Problem: Exactly as they appear below, repeat the lines from the one with "vous acceptez de" through the one with "Массажеры для ног". Drop every picture.

Data entries
────────
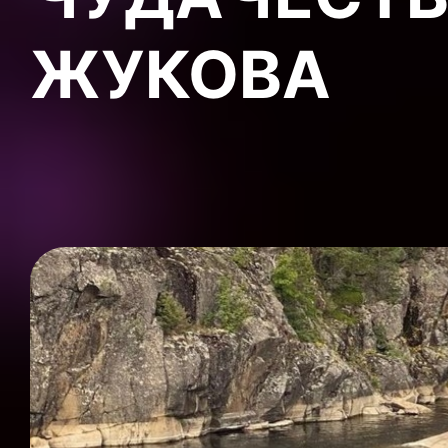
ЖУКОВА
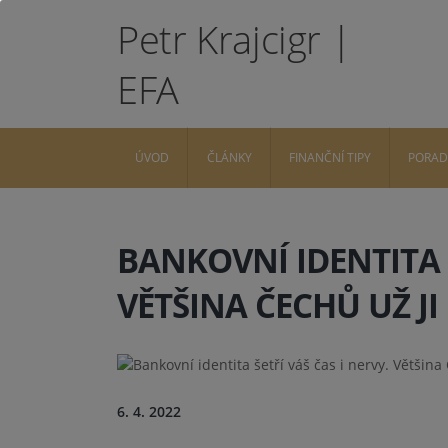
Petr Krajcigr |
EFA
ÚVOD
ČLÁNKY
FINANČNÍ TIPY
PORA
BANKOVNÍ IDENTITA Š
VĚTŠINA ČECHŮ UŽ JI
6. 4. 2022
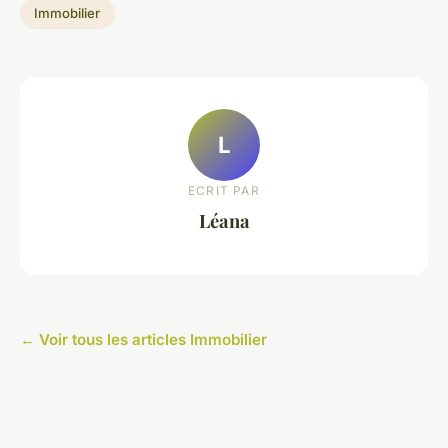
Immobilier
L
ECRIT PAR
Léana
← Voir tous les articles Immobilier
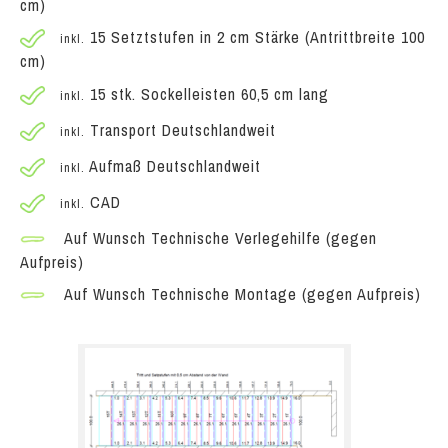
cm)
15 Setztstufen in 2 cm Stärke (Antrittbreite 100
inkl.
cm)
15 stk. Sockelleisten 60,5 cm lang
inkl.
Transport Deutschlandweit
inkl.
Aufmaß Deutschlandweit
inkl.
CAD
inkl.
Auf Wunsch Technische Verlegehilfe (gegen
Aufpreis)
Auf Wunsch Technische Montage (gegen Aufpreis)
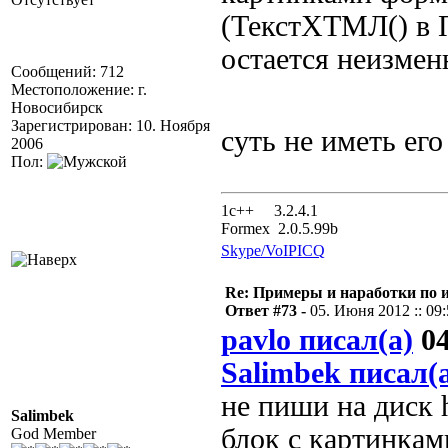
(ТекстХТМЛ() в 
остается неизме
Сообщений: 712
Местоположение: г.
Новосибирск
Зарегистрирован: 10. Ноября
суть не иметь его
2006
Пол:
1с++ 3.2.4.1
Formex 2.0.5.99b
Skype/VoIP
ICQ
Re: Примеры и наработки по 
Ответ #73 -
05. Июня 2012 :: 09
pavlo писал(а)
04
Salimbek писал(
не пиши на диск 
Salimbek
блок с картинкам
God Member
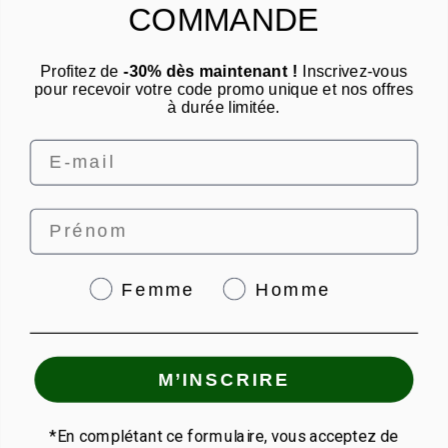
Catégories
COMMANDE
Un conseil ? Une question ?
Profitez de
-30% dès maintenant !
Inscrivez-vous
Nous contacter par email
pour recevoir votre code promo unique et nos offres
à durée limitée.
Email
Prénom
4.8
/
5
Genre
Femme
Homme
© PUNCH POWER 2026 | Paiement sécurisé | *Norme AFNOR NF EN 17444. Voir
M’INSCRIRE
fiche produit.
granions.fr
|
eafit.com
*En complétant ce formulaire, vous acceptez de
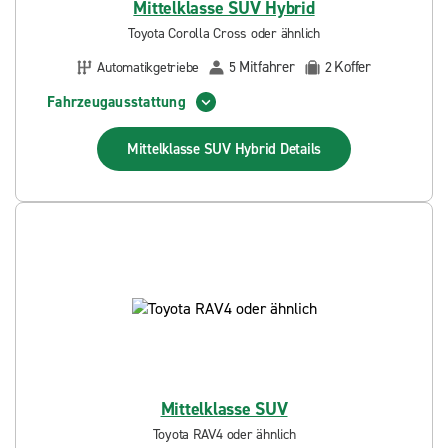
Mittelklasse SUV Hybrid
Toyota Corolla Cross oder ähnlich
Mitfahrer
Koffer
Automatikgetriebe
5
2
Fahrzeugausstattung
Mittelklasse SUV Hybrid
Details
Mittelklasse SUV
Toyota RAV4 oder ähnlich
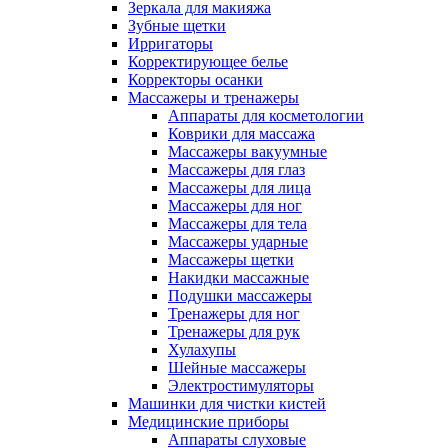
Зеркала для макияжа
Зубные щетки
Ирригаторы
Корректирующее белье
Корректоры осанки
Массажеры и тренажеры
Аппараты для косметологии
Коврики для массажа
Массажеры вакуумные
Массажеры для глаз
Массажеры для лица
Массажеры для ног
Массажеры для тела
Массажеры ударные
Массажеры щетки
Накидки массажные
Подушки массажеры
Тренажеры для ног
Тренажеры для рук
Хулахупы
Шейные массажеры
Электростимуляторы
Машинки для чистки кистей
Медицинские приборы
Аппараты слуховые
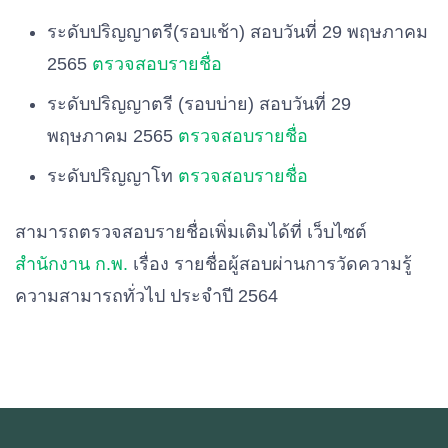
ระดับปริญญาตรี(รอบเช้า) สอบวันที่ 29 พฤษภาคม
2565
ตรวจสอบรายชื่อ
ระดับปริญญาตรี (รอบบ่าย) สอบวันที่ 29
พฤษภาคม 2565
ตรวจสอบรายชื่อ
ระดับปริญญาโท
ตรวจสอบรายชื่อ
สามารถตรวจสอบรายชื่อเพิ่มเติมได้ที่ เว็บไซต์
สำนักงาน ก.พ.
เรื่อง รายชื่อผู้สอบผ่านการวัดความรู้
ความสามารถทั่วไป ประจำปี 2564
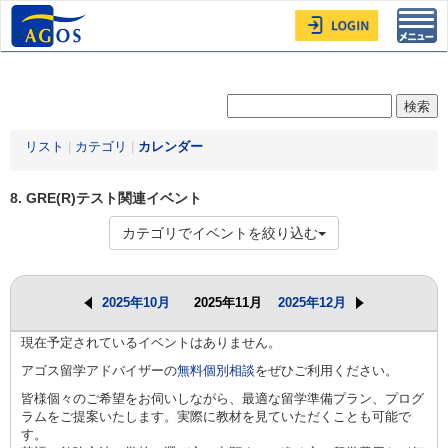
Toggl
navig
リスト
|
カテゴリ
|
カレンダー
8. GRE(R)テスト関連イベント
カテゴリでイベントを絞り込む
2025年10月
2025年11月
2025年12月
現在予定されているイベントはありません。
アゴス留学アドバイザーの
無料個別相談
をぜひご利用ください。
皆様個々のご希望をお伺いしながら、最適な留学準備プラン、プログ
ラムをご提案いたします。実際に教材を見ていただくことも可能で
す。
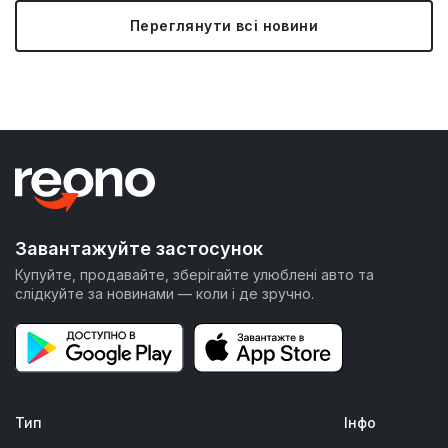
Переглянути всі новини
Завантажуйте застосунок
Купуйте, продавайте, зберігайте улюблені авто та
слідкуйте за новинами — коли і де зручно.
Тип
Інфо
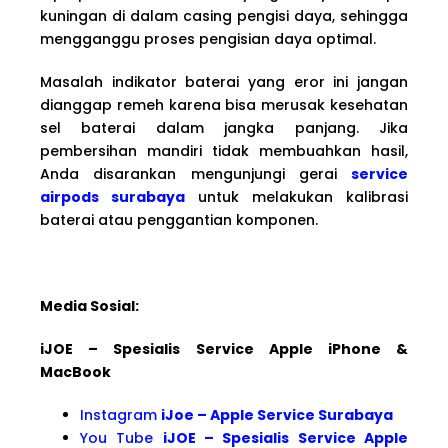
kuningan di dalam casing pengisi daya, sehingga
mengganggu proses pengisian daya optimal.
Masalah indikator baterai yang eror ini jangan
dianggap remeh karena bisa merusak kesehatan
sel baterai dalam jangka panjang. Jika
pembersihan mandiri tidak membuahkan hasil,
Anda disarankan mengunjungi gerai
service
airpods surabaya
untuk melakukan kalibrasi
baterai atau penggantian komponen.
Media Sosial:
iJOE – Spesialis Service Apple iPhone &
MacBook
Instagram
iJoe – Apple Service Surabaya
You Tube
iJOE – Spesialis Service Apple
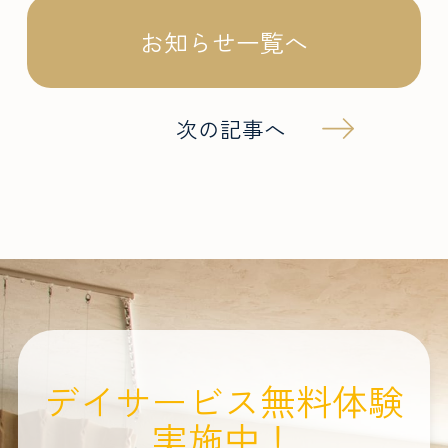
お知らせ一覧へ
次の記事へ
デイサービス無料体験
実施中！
────────
Solution to this task:
*En complétant ce formulaire, vous acceptez de
Mittelklasse SUV Hybrid
Toyota Corolla Cross oder ähnlich
Mitfahrer
Koffer
Automatikgetriebe
5
2
Fahrzeugausstattung
Mittelklasse SUV Hybrid
Details
Mittelklasse SUV
Toyota RAV4 oder ähnlich
Зеркала для макияжа
Зубные щетки
Ирригаторы
Корректирующее белье
Корректоры осанки
Массажеры и тренажеры
Аппараты для косметологии
Коврики для массажа
Массажеры вакуумные
Массажеры для глаз
Массажеры для лица
Массажеры для ног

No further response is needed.